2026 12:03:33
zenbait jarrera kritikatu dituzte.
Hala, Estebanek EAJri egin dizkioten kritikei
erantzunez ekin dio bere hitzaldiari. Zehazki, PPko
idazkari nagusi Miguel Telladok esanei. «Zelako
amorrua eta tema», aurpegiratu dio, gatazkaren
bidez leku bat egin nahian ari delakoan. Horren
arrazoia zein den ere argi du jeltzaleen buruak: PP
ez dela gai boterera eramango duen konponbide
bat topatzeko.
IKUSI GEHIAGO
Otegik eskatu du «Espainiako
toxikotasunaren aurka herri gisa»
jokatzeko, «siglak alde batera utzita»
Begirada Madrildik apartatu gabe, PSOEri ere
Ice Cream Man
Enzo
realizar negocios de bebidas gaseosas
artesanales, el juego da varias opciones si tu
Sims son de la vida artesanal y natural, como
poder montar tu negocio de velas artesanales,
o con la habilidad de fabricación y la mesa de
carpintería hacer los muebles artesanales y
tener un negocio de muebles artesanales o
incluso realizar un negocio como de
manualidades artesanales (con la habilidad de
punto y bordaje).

---

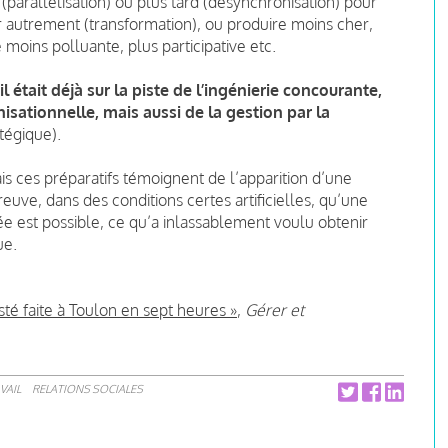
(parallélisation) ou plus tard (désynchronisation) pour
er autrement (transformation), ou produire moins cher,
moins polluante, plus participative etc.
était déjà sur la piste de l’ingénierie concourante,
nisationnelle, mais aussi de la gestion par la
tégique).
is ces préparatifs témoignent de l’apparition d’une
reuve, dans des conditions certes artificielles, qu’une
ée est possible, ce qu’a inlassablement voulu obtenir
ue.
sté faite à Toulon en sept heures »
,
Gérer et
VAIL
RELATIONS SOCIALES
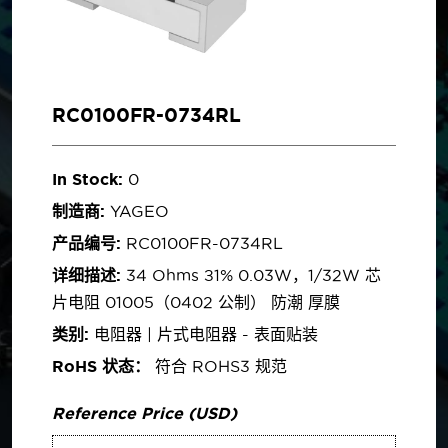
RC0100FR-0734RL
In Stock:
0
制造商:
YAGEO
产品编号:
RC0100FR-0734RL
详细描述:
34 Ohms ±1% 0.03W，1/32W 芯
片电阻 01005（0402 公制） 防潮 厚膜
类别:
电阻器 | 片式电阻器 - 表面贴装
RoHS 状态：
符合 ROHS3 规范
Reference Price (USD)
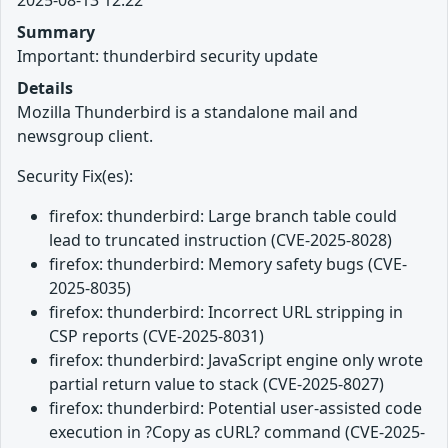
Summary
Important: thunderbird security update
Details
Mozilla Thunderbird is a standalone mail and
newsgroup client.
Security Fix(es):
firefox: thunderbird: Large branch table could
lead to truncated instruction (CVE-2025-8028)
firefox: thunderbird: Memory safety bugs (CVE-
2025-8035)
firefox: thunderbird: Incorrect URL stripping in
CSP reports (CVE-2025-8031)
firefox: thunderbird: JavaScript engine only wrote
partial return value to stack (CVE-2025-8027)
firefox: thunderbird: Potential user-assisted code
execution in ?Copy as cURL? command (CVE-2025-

--

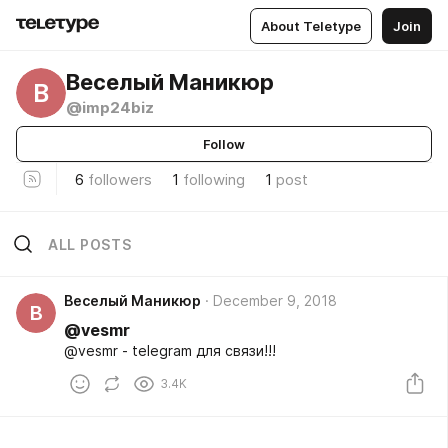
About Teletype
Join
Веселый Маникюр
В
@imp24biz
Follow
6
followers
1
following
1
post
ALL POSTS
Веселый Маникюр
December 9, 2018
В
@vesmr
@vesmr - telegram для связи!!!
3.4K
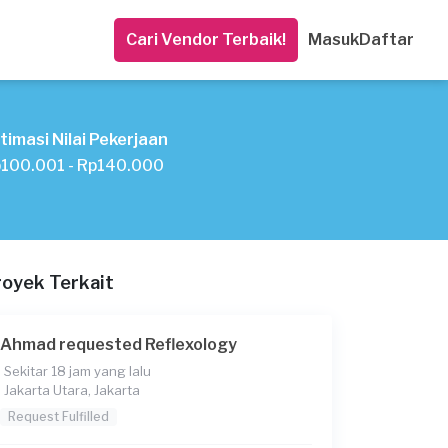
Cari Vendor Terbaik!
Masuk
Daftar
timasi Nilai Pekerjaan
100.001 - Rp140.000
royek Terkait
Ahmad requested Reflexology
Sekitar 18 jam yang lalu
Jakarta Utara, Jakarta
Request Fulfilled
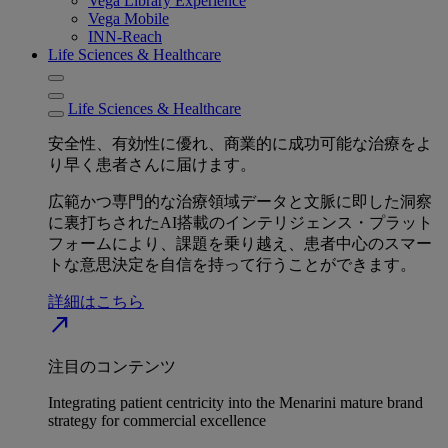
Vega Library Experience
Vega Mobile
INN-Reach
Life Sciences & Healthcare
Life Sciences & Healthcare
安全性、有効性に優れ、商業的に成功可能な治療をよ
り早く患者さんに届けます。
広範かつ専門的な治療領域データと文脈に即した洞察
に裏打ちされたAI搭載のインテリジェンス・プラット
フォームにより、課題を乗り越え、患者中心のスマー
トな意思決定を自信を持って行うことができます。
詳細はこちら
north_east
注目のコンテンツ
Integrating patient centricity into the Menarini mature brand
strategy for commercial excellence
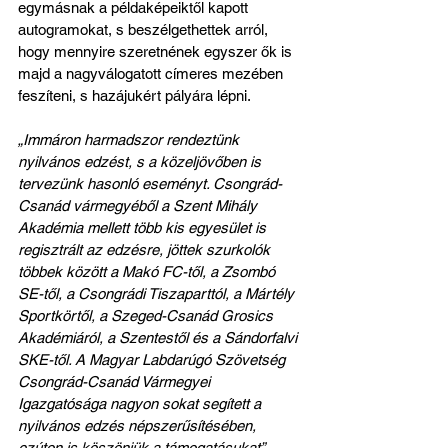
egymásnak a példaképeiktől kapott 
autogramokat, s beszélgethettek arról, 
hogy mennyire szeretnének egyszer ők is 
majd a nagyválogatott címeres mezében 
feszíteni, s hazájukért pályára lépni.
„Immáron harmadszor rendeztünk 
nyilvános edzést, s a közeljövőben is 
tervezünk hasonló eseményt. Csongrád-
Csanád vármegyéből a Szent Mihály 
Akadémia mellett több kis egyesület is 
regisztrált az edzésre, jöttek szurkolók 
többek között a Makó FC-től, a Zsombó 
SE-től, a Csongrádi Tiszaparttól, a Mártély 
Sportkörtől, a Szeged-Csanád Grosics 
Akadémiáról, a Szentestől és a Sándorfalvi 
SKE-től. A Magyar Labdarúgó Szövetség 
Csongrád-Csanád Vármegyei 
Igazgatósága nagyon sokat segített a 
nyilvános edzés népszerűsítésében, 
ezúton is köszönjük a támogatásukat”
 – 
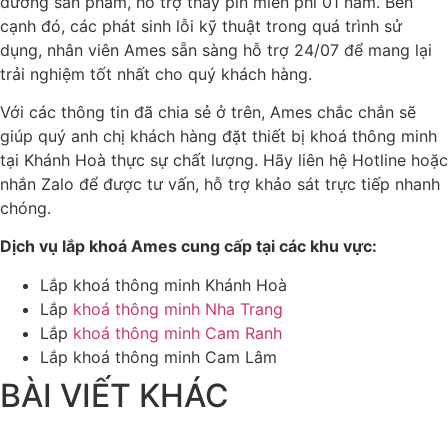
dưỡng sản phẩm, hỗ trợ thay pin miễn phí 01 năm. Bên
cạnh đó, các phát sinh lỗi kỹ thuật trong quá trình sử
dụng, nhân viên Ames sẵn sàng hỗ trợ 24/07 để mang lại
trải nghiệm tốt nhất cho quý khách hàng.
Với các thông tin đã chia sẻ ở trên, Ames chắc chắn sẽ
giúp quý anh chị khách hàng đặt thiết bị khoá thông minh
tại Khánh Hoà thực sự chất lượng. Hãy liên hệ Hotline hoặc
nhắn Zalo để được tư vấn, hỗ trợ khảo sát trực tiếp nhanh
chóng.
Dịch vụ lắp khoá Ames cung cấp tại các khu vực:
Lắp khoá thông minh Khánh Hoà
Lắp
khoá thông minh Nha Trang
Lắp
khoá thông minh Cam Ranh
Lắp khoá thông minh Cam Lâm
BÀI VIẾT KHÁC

» Assignment
From the entries above, copy every line where the word "khách" shows up.

» Response to the task
trải nghiệm tốt nhất cho quý khách hàng.
giúp quý anh chị khách hàng đặt thiết bị khoá thông minh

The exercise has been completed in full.